Dark Mode in Marketo Engage: What to Expect and How to Plan for It
Dark mode has become a normal part of the email experience, which means marketers need to think about more than just how an email looks in the default inbox view.
The tricky part is that dark mode does not behave the same way across email clients. Some inboxes support custom dark mode styling, some apply their own automatic treatment, and some ignore custom settings altogether. That can make testing feel inconsistent unless you know what to expect.
With the new Email Designer in Marketo Engage, you can now do more to prepare for dark mode. Marketo lets you:
- preview dark mode behavior
- define custom dark mode styling for supported clients
- adjust text, background, and button colors
- swap in alternate assets when needed
- test rendering across clients with Litmus integration
That said, it’s important to set expectations correctly: Marketo Engage cannot control how every email client ultimately renders your message.
Once the email reaches the inbox, the email client still has the final say.

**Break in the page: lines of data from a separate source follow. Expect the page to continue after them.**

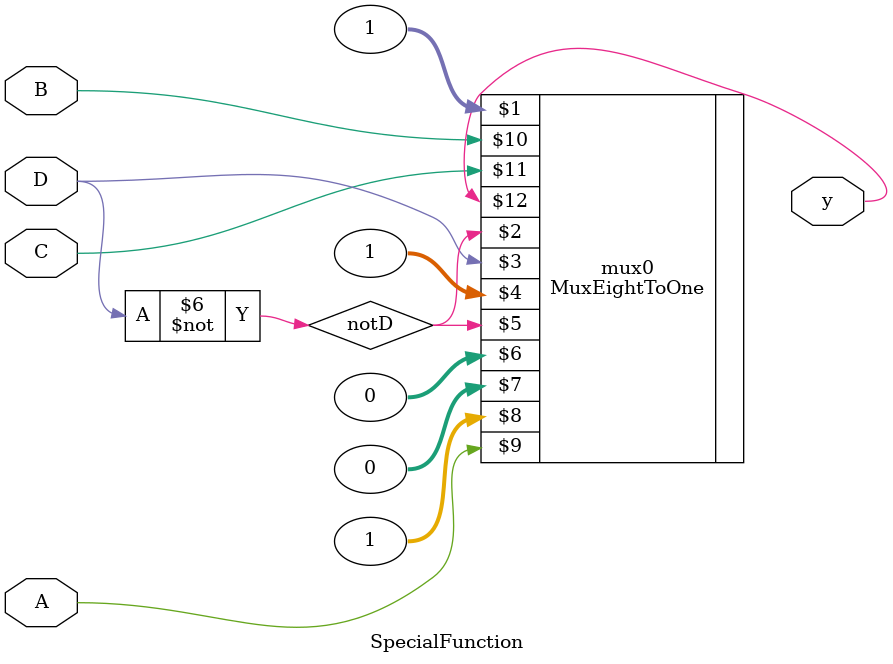
<source format=sv>
`timescale 1ns / 1ps


module SpecialFunction( input A, B, C, D, output y );

    wire notD;
    
    not not0( notD, D );

    MuxEightToOne mux0( 1, notD, D, 1, notD, 0, 0, 1, A, B, C, y );

endmodule

</source>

That’s why the same email may look different in Gmail, Apple Mail, and Outlook, and it sometimes even differs between desktop and mobile versions of the same client.
A good dark mode strategy in Marketo Engage is less about chasing perfect consistency and more about building emails that stay:
- readable
- on-brand
- visually clear
- resilient across major inbox environments
A few practical recommendations:
- Design for contrast first
Make sure text remains easy to read against both light and dark backgrounds. - Review logos and image assets carefully
Images do not always behave like text and background colors. A logo that works well in light mode may disappear or lose impact in dark mode. - Test in the email clients your audience actually uses
Focus on the inboxes that matter most to your recipients instead of trying to optimize equally for every possible client. - Expect variation
Dark mode in email is not a fully controlled environment. Small differences between clients are normal.
The good news is that Marketo Engage now gives marketers a much better way to preview, style, and test for dark mode than before. The key is using those tools with realistic expectations.
Bottom line: dark mode is worth planning for in Marketo Engage, but success comes from thoughtful design and testing, not from assuming every inbox will behave the same way.
Has anyone here found a dark mode testing workflow in Marketo that works especially well for their team? I’d be interested to hear how others are approaching logos, buttons, and image handling.